Reducing blood glucose levels in TIDM mice with an orally administered extract of sericin from hIGF-I-transgenic silkworm cocoons.

In previous studies, we reported that the blood glucose levels of mice with type I diabetes mellitus (TIDM) was reduced with orally administered silk gland powder from silkworms transgenic for human insulin-like growth factor-I (hIGF-I). However, potential safety hazards could not be eliminated because the transgenic silk gland powder contained heterologous DNA, including the green fluorescent protein (gfp) and neomycin resistance (neo) genes. These shortcomings might be overcome if the recombinant hIGF-I were secreted into the sericin layer of the cocoon. In this study, silkworm eggs were transfected with a novel piggyBac transposon vector, pigA3GFP-serHS-hIGF-I-neo, containing the neo, gfp, and hIGF-I genes controlled by the sericin-1 (ser-1) promoter with the signal peptide DNA sequence of the fibrin heavy chain (Fib-H) and a helper plasmid containing the piggyBac transposase sequence under the control of the Bombyx mori actin 3 (A3) promoter, using sperm-mediated gene transfer to generate the transformed silkworms.
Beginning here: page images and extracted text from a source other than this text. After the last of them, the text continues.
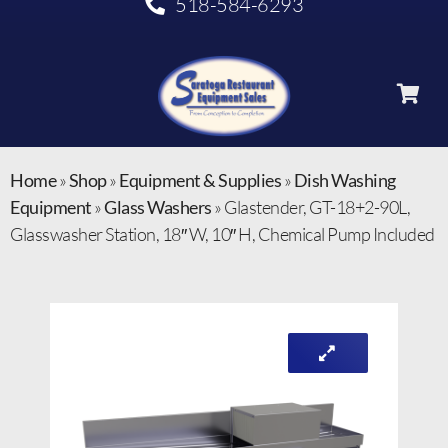
518-584-6293
Home
»
Shop
»
Equipment & Supplies
»
Dish Washing
Equipment
»
Glass Washers
»
Glastender, GT-18+2-90L,
Glasswasher Station, 18″ W, 10″ H, Chemical Pump Included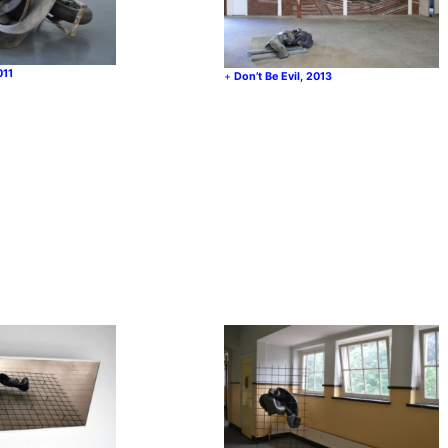
011
Don’t Be Evil, 2013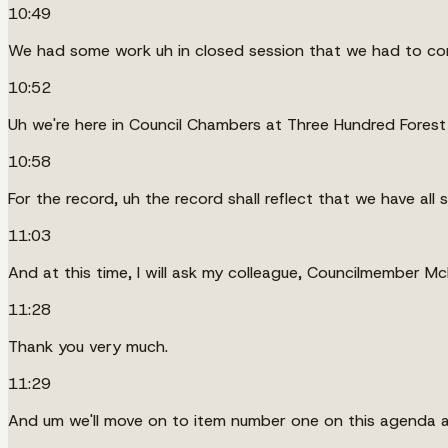
10:49
We had some work uh in closed session that we had to co
10:52
Uh we're here in Council Chambers at Three Hundred Forest A
10:58
For the record, uh the record shall reflect that we have al
11:03
And at this time, I will ask my colleague, Councilmember McDo
11:28
Thank you very much.
11:29
And um we'll move on to item number one on this agenda an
The hIGF-I content estimated by enzyme-linked immunosorbent assay was approximately 162.7 ng/g. To estimate the biological activity of the expressed hIGF-I, streptozotocin-induced TIDM mice were orally administered sericin from the transgenic silkworm. The blood glucose levels of the mice were significantly reduced, suggesting that the extract from the transgenic hIGF-I silkworm cocoons can be used as an orally administered drug.